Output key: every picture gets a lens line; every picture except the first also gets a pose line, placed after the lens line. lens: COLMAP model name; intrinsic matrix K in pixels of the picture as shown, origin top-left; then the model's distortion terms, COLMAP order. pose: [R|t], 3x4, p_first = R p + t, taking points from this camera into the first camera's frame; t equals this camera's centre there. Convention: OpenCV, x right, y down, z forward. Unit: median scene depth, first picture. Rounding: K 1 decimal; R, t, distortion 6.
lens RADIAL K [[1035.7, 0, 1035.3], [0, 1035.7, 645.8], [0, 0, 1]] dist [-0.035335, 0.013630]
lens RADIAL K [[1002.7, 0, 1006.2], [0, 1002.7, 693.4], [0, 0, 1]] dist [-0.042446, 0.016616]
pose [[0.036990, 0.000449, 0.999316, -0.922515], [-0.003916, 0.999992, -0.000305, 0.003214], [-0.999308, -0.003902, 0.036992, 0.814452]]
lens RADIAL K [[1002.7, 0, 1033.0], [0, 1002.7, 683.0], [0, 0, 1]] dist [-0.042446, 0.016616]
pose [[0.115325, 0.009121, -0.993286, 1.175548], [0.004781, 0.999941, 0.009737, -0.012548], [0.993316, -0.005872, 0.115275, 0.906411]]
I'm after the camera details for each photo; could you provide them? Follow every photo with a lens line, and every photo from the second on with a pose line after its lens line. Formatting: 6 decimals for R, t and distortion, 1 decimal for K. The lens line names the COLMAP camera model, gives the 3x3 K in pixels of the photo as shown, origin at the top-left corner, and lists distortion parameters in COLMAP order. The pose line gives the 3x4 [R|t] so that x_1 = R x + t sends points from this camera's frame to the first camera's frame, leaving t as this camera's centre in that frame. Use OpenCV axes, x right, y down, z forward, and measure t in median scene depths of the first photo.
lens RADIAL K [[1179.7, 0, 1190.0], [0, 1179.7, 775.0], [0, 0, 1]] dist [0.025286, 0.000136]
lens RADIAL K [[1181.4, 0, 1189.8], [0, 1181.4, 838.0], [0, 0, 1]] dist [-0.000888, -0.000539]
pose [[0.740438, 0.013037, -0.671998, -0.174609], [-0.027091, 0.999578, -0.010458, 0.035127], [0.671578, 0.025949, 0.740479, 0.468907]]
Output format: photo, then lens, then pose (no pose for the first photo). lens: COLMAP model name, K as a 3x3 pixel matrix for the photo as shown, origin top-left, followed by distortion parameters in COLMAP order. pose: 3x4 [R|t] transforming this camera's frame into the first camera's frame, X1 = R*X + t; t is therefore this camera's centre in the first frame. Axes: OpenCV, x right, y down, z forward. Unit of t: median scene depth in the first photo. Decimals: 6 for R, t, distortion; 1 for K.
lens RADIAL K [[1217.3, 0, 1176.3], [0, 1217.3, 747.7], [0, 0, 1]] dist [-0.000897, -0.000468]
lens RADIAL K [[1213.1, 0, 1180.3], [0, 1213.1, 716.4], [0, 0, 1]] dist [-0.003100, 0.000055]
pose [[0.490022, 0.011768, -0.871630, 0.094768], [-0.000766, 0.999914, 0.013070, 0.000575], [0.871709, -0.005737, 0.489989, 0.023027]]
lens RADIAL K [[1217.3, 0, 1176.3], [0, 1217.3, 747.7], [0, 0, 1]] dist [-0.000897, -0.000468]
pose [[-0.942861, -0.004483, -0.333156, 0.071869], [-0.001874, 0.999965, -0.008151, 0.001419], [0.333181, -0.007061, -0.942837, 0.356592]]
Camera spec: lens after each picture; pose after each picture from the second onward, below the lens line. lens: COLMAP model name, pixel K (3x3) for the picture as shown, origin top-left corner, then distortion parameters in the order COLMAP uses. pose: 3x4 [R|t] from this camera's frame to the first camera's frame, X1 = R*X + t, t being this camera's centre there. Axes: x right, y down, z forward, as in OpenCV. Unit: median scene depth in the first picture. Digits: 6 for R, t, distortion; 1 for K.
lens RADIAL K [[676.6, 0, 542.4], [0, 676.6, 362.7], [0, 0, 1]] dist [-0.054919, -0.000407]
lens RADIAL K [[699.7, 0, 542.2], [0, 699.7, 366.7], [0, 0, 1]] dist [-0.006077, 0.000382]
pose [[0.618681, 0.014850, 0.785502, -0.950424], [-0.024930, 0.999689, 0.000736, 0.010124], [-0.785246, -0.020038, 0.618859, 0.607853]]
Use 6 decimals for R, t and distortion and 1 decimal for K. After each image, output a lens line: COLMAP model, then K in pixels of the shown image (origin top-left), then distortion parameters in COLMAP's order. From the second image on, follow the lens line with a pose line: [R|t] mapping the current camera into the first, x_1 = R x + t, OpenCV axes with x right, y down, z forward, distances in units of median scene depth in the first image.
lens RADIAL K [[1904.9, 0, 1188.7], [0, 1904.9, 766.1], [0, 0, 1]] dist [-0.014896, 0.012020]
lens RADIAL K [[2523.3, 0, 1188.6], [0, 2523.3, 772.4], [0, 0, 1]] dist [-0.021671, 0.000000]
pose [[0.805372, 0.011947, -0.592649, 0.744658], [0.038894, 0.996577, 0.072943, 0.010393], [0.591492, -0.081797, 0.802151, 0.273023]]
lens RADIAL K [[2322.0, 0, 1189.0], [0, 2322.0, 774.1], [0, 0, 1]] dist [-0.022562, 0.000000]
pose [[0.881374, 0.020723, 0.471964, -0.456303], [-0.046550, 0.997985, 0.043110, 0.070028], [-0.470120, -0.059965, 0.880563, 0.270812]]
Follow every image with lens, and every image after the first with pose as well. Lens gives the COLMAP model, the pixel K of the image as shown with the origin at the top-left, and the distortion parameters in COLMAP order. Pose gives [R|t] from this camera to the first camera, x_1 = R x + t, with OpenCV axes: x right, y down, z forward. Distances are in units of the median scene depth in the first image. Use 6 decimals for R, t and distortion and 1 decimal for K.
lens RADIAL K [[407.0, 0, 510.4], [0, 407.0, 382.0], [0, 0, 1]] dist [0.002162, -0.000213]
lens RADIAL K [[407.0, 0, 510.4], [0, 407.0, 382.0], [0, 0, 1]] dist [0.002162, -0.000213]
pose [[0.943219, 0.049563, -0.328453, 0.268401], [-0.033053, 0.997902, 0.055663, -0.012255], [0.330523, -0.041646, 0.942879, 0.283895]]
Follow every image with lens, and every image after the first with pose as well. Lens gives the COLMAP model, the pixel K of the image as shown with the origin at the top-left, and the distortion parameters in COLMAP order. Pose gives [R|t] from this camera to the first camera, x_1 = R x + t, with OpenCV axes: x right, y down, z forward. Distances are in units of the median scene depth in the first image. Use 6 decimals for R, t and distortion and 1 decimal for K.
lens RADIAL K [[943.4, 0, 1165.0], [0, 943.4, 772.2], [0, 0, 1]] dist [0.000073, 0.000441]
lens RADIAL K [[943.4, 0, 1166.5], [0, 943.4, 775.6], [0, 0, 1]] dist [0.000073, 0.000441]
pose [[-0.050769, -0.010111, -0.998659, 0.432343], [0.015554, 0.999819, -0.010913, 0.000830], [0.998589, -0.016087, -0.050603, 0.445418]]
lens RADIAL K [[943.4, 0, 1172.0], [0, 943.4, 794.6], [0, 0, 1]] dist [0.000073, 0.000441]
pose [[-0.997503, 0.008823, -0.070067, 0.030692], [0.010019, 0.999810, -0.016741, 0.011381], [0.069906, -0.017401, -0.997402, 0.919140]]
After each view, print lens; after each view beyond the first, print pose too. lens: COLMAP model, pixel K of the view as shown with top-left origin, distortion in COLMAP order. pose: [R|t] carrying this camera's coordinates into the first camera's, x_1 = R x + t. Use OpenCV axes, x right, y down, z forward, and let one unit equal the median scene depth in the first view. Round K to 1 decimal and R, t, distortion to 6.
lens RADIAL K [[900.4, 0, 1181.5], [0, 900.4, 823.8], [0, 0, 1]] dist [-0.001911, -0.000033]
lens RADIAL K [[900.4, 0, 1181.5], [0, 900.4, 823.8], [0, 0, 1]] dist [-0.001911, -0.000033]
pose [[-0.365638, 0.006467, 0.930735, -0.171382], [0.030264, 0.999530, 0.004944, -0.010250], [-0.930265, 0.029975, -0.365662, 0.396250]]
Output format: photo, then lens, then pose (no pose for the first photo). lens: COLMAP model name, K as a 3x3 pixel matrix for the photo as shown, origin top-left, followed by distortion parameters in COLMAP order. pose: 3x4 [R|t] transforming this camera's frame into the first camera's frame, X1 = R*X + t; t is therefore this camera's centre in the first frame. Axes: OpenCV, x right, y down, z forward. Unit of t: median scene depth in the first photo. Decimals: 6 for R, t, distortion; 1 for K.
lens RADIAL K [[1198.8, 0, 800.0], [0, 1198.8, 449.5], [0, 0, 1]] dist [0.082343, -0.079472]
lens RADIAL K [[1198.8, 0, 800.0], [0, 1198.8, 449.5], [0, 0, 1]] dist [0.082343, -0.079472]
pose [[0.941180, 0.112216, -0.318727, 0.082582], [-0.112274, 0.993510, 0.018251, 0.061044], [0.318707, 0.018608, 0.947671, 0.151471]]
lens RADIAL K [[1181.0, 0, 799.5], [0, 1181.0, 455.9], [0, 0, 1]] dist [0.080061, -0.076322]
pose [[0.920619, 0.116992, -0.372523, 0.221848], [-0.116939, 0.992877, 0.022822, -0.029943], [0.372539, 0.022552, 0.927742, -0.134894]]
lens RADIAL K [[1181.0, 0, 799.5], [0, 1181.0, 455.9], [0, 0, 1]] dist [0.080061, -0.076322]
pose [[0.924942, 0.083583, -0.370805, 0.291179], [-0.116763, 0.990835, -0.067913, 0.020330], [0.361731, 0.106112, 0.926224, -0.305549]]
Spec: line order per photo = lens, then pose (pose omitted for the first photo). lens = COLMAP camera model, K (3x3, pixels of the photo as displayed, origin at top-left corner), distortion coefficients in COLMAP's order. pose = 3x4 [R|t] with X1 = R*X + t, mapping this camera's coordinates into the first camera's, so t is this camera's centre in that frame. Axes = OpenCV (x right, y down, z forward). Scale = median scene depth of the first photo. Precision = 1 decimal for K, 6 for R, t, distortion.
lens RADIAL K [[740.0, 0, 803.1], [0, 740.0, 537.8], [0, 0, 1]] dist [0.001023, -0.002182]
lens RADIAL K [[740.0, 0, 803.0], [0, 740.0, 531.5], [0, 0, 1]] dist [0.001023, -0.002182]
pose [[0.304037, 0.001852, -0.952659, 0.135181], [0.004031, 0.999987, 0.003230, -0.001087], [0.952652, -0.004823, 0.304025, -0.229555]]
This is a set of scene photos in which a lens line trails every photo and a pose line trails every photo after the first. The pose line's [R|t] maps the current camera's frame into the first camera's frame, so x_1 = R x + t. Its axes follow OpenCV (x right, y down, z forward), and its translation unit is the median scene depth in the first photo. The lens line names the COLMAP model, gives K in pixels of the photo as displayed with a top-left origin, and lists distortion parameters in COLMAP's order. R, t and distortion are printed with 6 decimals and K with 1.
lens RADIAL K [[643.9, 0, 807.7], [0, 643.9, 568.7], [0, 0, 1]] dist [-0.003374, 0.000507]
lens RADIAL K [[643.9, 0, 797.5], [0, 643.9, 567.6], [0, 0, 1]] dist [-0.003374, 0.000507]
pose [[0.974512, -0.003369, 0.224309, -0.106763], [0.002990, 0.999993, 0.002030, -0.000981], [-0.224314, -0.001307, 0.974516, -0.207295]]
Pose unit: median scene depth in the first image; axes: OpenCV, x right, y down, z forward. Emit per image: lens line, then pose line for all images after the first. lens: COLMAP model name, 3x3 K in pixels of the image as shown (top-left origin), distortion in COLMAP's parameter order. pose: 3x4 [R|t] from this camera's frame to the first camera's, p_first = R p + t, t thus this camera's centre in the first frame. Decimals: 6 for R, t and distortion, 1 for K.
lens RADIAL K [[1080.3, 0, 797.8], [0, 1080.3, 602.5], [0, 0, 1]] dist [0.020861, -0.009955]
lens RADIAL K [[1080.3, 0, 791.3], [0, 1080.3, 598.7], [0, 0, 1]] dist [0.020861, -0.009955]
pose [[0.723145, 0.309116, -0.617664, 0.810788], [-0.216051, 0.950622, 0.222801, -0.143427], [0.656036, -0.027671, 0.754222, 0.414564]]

:: REQUIRED WORK ::
Can you rewrite the lines from the one containing "Pose unit: median" through the end of the records, inclusive, swapping "forward" for "ahead" and changing nothing else?

:: ANSWER AREA ::
Pose unit: median scene depth in the first image; axes: OpenCV, x right, y down, z ahead. Emit per image: lens line, then pose line for all images after the first. lens: COLMAP model name, 3x3 K in pixels of the image as shown (top-left origin), distortion in COLMAP's parameter order. pose: 3x4 [R|t] from this camera's frame to the first camera's, p_first = R p + t, t thus this camera's centre in the first frame. Decimals: 6 for R, t and distortion, 1 for K.
lens RADIAL K [[1080.3, 0, 797.8], [0, 1080.3, 602.5], [0, 0, 1]] dist [0.020861, -0.009955]
lens RADIAL K [[1080.3, 0, 791.3], [0, 1080.3, 598.7], [0, 0, 1]] dist [0.020861, -0.009955]
pose [[0.723145, 0.309116, -0.617664, 0.810788], [-0.216051, 0.950622, 0.222801, -0.143427], [0.656036, -0.027671, 0.754222, 0.414564]]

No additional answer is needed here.